Dark Text on Light Background = Safe
Always prefer dark text on light backgrounds. It's easier to read on screens. It's easier to read on mobile. It's easier to read with presbyopia.
Minimum Text Color on White
If your background is white (#ffffff), your text must be at least #333333 or darker. That's a contrast ratio of roughly 12:1. Light gray text on white (#999999 on #ffffff) has a contrast ratio of about 5.5:1, which technically meets WCAG AA, but it's still harder to read on mobile.
Contrast Examples
Avoid Light Gray Text on White
If you're tempted to use #999999 on #ffffff for secondary text or disclaimers, don't. It looks polished in Figma, but it's invisible on an iPhone screen at 10 PM.
Red Text: The Hidden Problem
Never use bright red (#ff0000) for negative numbers or callouts. Red on white has a contrast ratio of only 3.99:1 (below WCAG AA for normal text). Instead, use dark red (#991b1b), which has much better contrast and is easier to distinguish.
Blue Text: Hyperlink Confusion
Be careful with blue text. Some shades of blue look exactly like a hyperlink. If you use blue for emphasis or callouts, make sure it's distinct from standard link blue (#0066cc).
Quick Contrast Check
Use a contrast ratio checker (WebAIM has a free one). Paste in your text color and background color. You should see a ratio of at least 4.5:1 for body text. If it's below that, darken your text or lighten your background.
Table Readability: Financial Projections Done Right
Financial tables are the heart of your deck. They're also the most frequently misread because they're usually too small and too cramped.
The Rules:
- Alternate row shading (zebra striping): Alternate between white and light gray rows. This makes it easier to read across. Your eye can stay aligned with a single row.
- Clear, bold column headers: Headers should stand out visually. Use a background color or bold weight.
- Adequate cell padding: Don't cram numbers together. Use at least 12px of padding on all sides of each cell.
- Right-align numbers, left-align text: Numbers are scanned vertically, so right-align them. Text is read left-to-right, so left-align it.
- Consistent number formatting: If a column shows dollars, use a consistent format throughout. If you show percentages, be consistent. Mix $500,000 and $500K in the same column and your investor will have to stop and decode the formatting.
Example: 5-Year Financial Projections
| Year | NOI | Cash Flow | Occupancy |
|---|---|---|---|
| 2026 | $500,000 | $375,000 | 85% |
| 2027 | $575,000 | 431,250 | 87% |
| 2028 | $661,000 | 495,750 | 89% |
| 2029 | $760,000 | 570,000 | 91% |
| 2030 | $874,000 | 655,500 | 92% |
Notice the structure: alternating row colors, bold headers with background, right-aligned numbers, adequate padding. Your investor can scan this on their phone and understand it immediately.
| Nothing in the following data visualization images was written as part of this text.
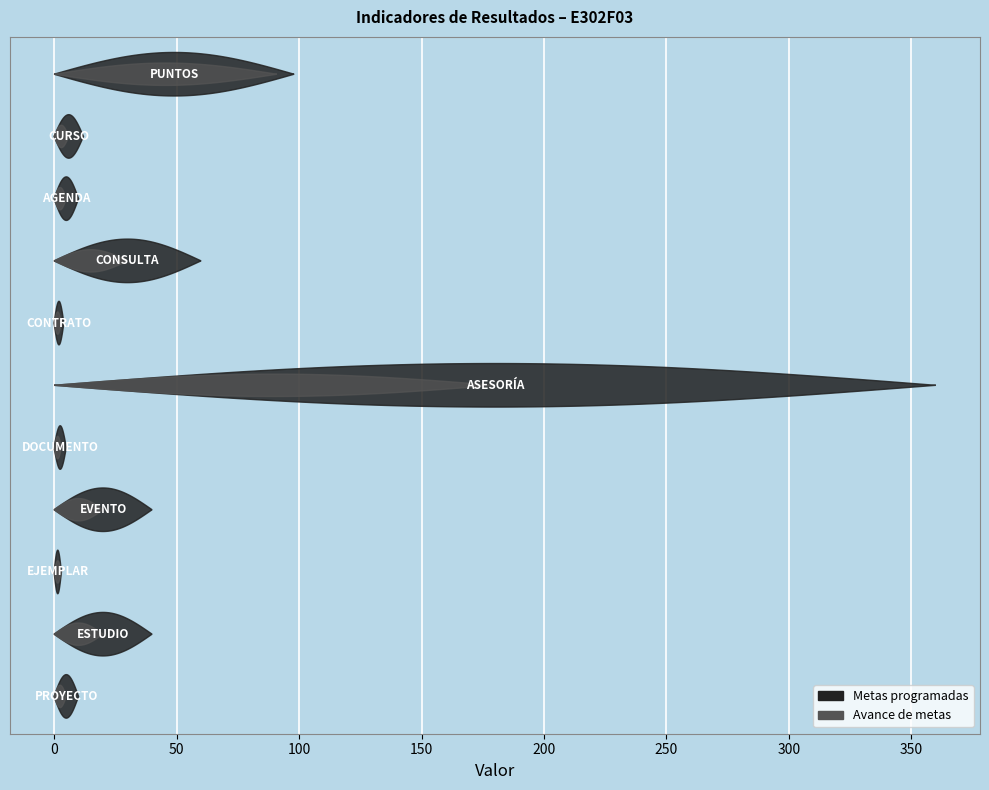

What is the label of the 5th bar from the left?

DOCUMENTO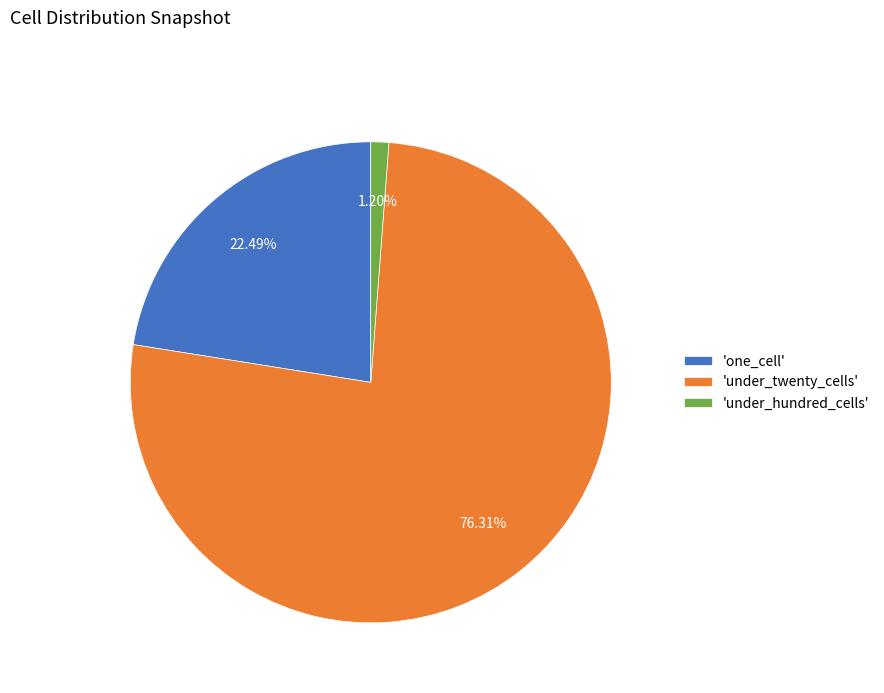

Combined, do 'under_hundred_cells' and 'one_cell' account for over 50%?

No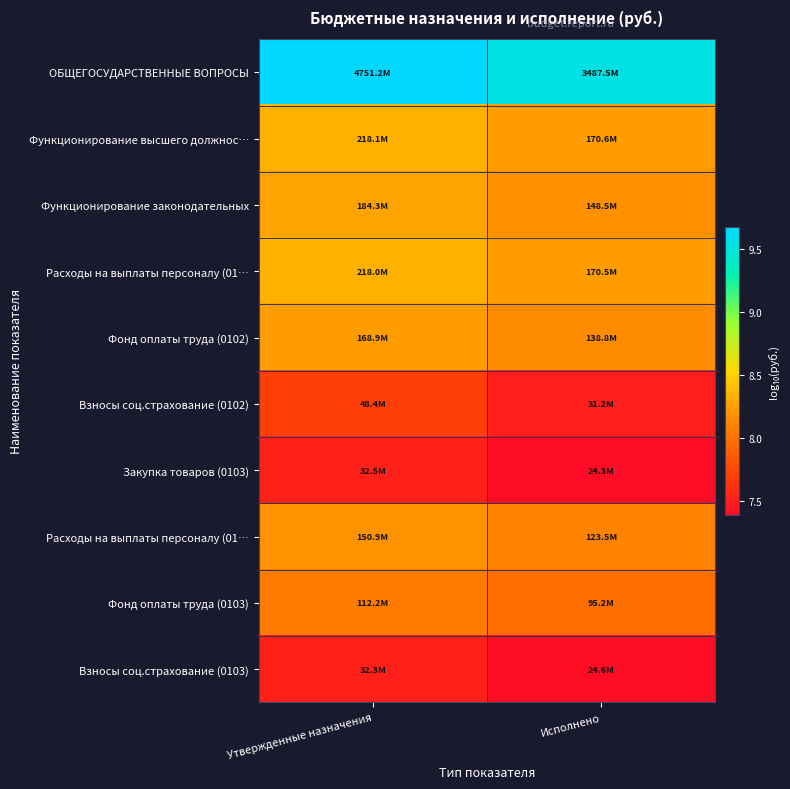

How many data points does each series have?

2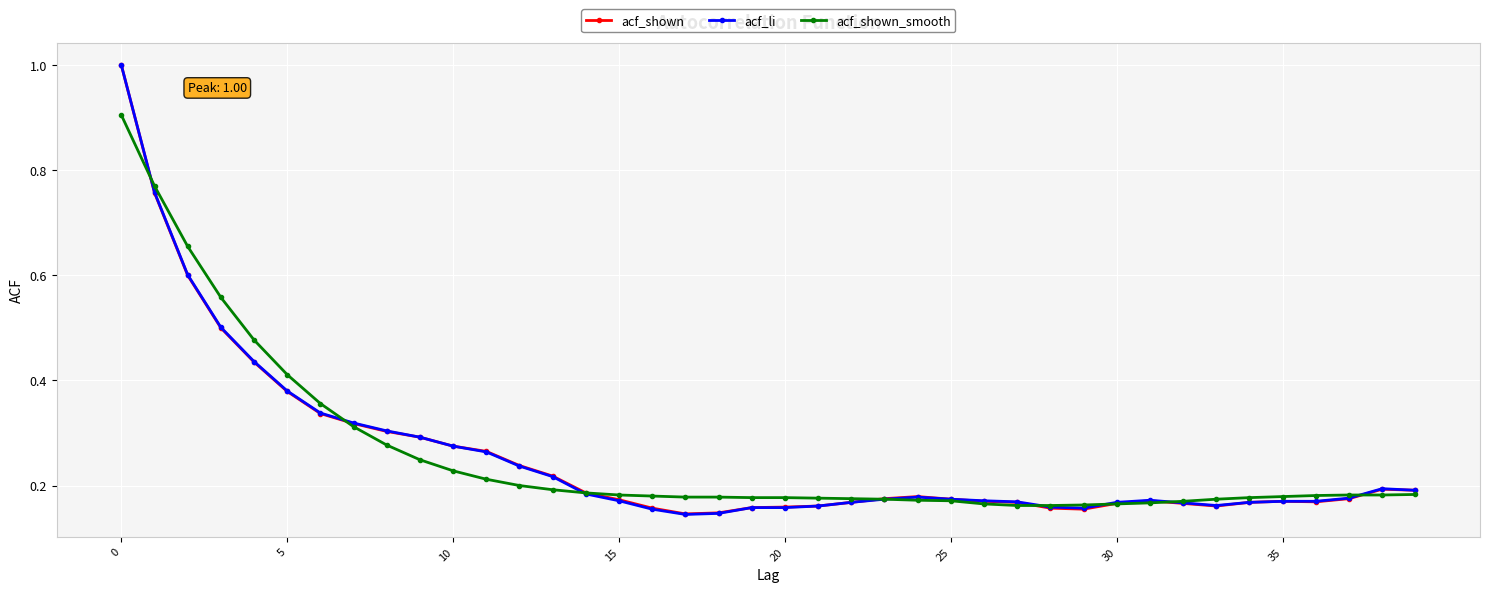

What is the maximum value for acf_li?

1.0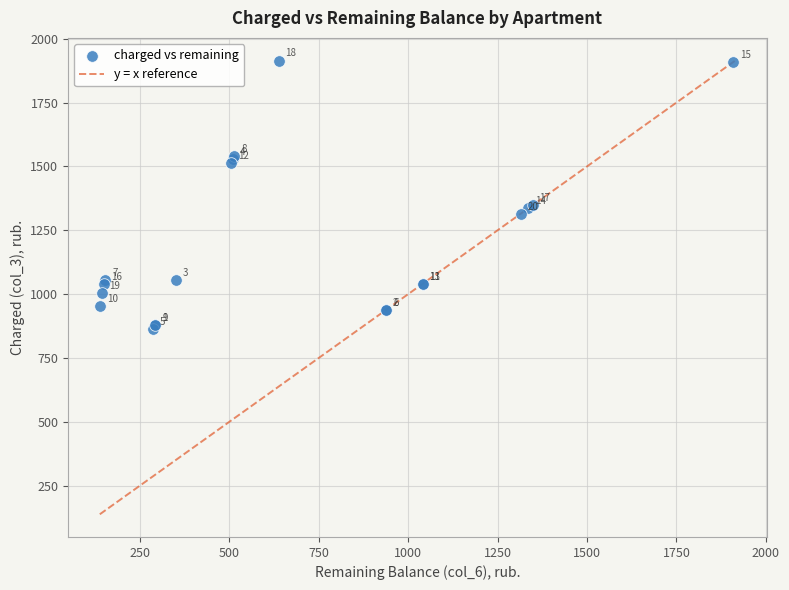

What Y value in the scatter plot is closest to 1388?

1348.2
The Mobile Test: Your Litmus Test
Before you send your deck to a single investor, do this:
- Open your PDF on an iPhone or Android phone.
- Don't pinch-zoom. Just view it at actual size.
- Can you read every number in the financial projections table?
- Can you read the section headers without strain?
- Can you read the body text without zooming?
If the answer to any of those questions is "no," your deck isn't ready. Fix the font sizes. Increase the contrast. Simplify the tables. Then test again.
If your 55-year-old orthodontist can't read it on their phone at actual size, your investors can't either. Your deal doesn't get evaluated. The conversation never starts.
The Bottom Line
You spent months on the financial model. You spent weeks on the business plan. You spent hours on the design. Don't lose the investor because they literally can't read the numbers.
Readability isn't a nice-to-have. It's fundamental. Your investor needs to understand your deal in the first 30 seconds of opening the PDF. If they're squinting, adjusting their glasses, or zooming in on every page, the deal gets filed away and forgotten.
Use 14pt minimum for financial tables. Use dark text on light backgrounds. Alternate row shading. Test on your phone. Send the deck. Your investors will read it.